Hopefully you've figured this out, but if you haven't I found this tutorial very helpful! It doesn't use the MacBook speakers at all, and fixes the problem entirely. Hope this helps!
Macbook OBS Audio Fix


----------



## Trubador (May 28, 2022)

I wanted to post this because I was having the same problems. I wasn't getting any audio at all after creating the multi-output device using Blackhole and my main speakers. I have an audio mixer connected to my computer and was also selecting the Mac speakers in the multi output device but still not getting any audio at all. But I realized the order in which you select the devices matters. I unchecked all of the devices and then selected the Mac speakers first so they went up to the top of the list and audio started coming through them. Then I just checked the Blackhole box and the box for my audio mixer and they all came alive. I used system preferences > Sound to turn the Mac speakers down all the way so that the sound is coming from only my Audio mixer and Studio monitors and Blackhole is sending it to OBS. I was looking at AethersHill's response / checklist and realized I didn't really put too much stock into making the Mac Speakers the Master Device as its never mattered before and I've always used my studio monitors and mixer for listening so they were never selected anyways. But now all 3 of them are selected. So if you're still having the problem where you're getting no audio and everything seems to be set up properly, maker sure you go into Audio-Midi and redo the checklist starting with your Mac / built-in speakers. That'll make them the master source and bring them to the top of the list which form some reason is a crucial element to this working. And if you also use an interface and studio monitors for listening, you can just turn the built-in speakers down using system preferences so that you're not hearing two sets of speakers. It's weird to me that the built in speakers have to be the master even when you have a whole separate audio interface set-up in there. But whatever. Im just glad I finally got this to work on this machine.


----------



## sgvn (Aug 4, 2022)

I am writing that in case it may help someone who is still struggling even after using AethersHill's solution. 
I was also getting crazy with this issue, tried Soundflower, blackhole and every tutorial or forum tip I could find and it never worked. It finally worked when I decided to stop trying to use the solution of the multi-output device.
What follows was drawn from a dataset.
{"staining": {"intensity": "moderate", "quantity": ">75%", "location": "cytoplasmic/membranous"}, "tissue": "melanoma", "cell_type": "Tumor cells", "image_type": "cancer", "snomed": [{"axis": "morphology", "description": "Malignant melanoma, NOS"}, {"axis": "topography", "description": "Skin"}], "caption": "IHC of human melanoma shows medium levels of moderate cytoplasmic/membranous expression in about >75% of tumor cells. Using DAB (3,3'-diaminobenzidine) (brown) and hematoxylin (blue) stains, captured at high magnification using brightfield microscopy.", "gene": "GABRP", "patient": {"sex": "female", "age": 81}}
What I simply did is open OBS, go to Settings, Audio, select Default for Desktop Audio, select the device I need for Mic/Auxiliary Audio, apply settings, and close. Then go to the Audio Mixer, click on the gray wheel in Desktop Audio, click on Advanced Audio Properties, and for the Mic/Aux, select Monitor Only in the Audio Monitoring tab. Everything worked after that. Why I don't need the mutli-output device? I don't know. I am on MacOS Big Sur 11.5.2.


----------